(DATASET EXCERPTS begins)
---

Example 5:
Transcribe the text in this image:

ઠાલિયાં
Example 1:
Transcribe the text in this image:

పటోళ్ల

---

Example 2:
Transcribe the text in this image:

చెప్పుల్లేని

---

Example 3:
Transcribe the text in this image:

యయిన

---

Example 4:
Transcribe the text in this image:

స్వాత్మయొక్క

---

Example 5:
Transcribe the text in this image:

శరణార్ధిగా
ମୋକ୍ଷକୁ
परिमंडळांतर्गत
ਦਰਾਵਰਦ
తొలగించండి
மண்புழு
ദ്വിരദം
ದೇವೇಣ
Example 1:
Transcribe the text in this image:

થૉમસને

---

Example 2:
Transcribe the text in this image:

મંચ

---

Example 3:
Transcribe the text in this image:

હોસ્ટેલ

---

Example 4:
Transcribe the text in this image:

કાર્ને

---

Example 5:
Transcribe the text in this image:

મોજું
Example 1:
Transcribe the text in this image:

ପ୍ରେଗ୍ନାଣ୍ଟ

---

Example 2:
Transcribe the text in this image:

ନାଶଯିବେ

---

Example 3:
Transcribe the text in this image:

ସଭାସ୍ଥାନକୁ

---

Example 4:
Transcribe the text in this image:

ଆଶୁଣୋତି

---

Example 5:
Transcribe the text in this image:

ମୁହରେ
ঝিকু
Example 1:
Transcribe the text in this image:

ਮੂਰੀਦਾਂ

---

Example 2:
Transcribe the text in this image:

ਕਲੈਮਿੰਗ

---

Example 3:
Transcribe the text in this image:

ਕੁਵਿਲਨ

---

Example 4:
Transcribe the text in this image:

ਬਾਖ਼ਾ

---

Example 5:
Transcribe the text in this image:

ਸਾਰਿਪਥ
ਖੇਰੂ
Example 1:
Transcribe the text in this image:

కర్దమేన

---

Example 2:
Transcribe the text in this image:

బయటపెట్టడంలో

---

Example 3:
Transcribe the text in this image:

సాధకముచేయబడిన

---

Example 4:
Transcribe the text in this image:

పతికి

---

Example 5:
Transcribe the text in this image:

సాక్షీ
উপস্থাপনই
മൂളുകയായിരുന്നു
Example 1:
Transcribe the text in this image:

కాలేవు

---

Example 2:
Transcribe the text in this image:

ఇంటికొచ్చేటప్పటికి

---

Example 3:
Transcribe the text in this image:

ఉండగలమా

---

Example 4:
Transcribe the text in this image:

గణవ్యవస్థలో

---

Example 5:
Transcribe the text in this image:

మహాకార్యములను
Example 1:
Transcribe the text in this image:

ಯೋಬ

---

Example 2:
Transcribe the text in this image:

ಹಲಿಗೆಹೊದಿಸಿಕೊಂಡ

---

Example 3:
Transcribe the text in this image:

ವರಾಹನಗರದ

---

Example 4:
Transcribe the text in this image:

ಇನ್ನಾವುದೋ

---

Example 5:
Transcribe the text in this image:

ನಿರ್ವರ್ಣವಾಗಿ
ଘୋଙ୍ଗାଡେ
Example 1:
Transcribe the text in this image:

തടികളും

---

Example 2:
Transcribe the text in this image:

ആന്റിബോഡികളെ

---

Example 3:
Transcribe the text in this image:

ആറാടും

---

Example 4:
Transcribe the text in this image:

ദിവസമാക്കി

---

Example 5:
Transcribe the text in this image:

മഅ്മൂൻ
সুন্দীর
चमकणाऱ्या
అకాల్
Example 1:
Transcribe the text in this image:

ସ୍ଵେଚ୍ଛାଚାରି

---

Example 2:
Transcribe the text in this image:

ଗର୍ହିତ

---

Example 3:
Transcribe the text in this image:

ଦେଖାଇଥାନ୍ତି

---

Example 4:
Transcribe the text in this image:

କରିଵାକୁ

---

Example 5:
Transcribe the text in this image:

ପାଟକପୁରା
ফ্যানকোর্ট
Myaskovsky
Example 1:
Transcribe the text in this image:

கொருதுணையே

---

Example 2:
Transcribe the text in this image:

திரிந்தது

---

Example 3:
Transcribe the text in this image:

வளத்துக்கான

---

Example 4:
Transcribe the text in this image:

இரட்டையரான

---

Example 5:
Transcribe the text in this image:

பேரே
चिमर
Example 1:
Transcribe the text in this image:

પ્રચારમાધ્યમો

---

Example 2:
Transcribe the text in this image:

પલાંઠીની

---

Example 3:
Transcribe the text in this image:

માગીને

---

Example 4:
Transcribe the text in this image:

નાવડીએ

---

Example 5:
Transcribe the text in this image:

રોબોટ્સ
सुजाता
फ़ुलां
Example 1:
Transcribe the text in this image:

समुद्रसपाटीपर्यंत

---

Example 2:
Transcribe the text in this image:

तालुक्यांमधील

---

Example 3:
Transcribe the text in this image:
(DATASET EXCERPTS ends)
The full set of entries should be copied out exactly as given.

RESPONSE FOR THIS EXERCISE:
---

Example 5:
Transcribe the text in this image:

ઠાલિયાં
Example 1:
Transcribe the text in this image:

పటోళ్ల

---

Example 2:
Transcribe the text in this image:

చెప్పుల్లేని

---

Example 3:
Transcribe the text in this image:

యయిన

---

Example 4:
Transcribe the text in this image:

స్వాత్మయొక్క

---

Example 5:
Transcribe the text in this image:

శరణార్ధిగా
ମୋକ୍ଷକୁ
परिमंडळांतर्गत
ਦਰਾਵਰਦ
తొలగించండి
மண்புழு
ദ്വിരദം
ದೇವೇಣ
Example 1:
Transcribe the text in this image:

થૉમસને

---

Example 2:
Transcribe the text in this image:

મંચ

---

Example 3:
Transcribe the text in this image:

હોસ્ટેલ

---

Example 4:
Transcribe the text in this image:

કાર્ને

---

Example 5:
Transcribe the text in this image:

મોજું
Example 1:
Transcribe the text in this image:

ପ୍ରେଗ୍ନାଣ୍ଟ

---

Example 2:
Transcribe the text in this image:

ନାଶଯିବେ

---

Example 3:
Transcribe the text in this image:

ସଭାସ୍ଥାନକୁ

---

Example 4:
Transcribe the text in this image:

ଆଶୁଣୋତି

---

Example 5:
Transcribe the text in this image:

ମୁହରେ
ঝিকু
Example 1:
Transcribe the text in this image:

ਮੂਰੀਦਾਂ

---

Example 2:
Transcribe the text in this image:

ਕਲੈਮਿੰਗ

---

Example 3:
Transcribe the text in this image:

ਕੁਵਿਲਨ

---

Example 4:
Transcribe the text in this image:

ਬਾਖ਼ਾ

---

Example 5:
Transcribe the text in this image:

ਸਾਰਿਪਥ
ਖੇਰੂ
Example 1:
Transcribe the text in this image:

కర్దమేన

---

Example 2:
Transcribe the text in this image:

బయటపెట్టడంలో

---

Example 3:
Transcribe the text in this image:

సాధకముచేయబడిన

---

Example 4:
Transcribe the text in this image:

పతికి

---

Example 5:
Transcribe the text in this image:

సాక్షీ
উপস্থাপনই
മൂളുകയായിരുന്നു
Example 1:
Transcribe the text in this image:

కాలేవు

---

Example 2:
Transcribe the text in this image:

ఇంటికొచ్చేటప్పటికి

---

Example 3:
Transcribe the text in this image:

ఉండగలమా

---

Example 4:
Transcribe the text in this image:

గణవ్యవస్థలో

---

Example 5:
Transcribe the text in this image:

మహాకార్యములను
Example 1:
Transcribe the text in this image:

ಯೋಬ

---

Example 2:
Transcribe the text in this image:

ಹಲಿಗೆಹೊದಿಸಿಕೊಂಡ

---

Example 3:
Transcribe the text in this image:

ವರಾಹನಗರದ

---

Example 4:
Transcribe the text in this image:

ಇನ್ನಾವುದೋ

---

Example 5:
Transcribe the text in this image:

ನಿರ್ವರ್ಣವಾಗಿ
ଘୋଙ୍ଗାଡେ
Example 1:
Transcribe the text in this image:

തടികളും

---

Example 2:
Transcribe the text in this image:

ആന്റിബോഡികളെ

---

Example 3:
Transcribe the text in this image:

ആറാടും

---

Example 4:
Transcribe the text in this image:

ദിവസമാക്കി

---

Example 5:
Transcribe the text in this image:

മഅ്മൂൻ
সুন্দীর
चमकणाऱ्या
అకాల్
Example 1:
Transcribe the text in this image:

ସ୍ଵେଚ୍ଛାଚାରି

---

Example 2:
Transcribe the text in this image:

ଗର୍ହିତ

---

Example 3:
Transcribe the text in this image:

ଦେଖାଇଥାନ୍ତି

---

Example 4:
Transcribe the text in this image:

କରିଵାକୁ

---

Example 5:
Transcribe the text in this image:

ପାଟକପୁରା
ফ্যানকোর্ট
Myaskovsky
Example 1:
Transcribe the text in this image:

கொருதுணையே

---

Example 2:
Transcribe the text in this image:

திரிந்தது

---

Example 3:
Transcribe the text in this image:

வளத்துக்கான

---

Example 4:
Transcribe the text in this image:

இரட்டையரான

---

Example 5:
Transcribe the text in this image:

பேரே
चिमर
Example 1:
Transcribe the text in this image:

પ્રચારમાધ્યમો

---

Example 2:
Transcribe the text in this image:

પલાંઠીની

---

Example 3:
Transcribe the text in this image:

માગીને

---

Example 4:
Transcribe the text in this image:

નાવડીએ

---

Example 5:
Transcribe the text in this image:

રોબોટ્સ
सुजाता
फ़ुलां
Example 1:
Transcribe the text in this image:

समुद्रसपाटीपर्यंत

---

Example 2:
Transcribe the text in this image:

तालुक्यांमधील

---

Example 3:
Transcribe the text in this image:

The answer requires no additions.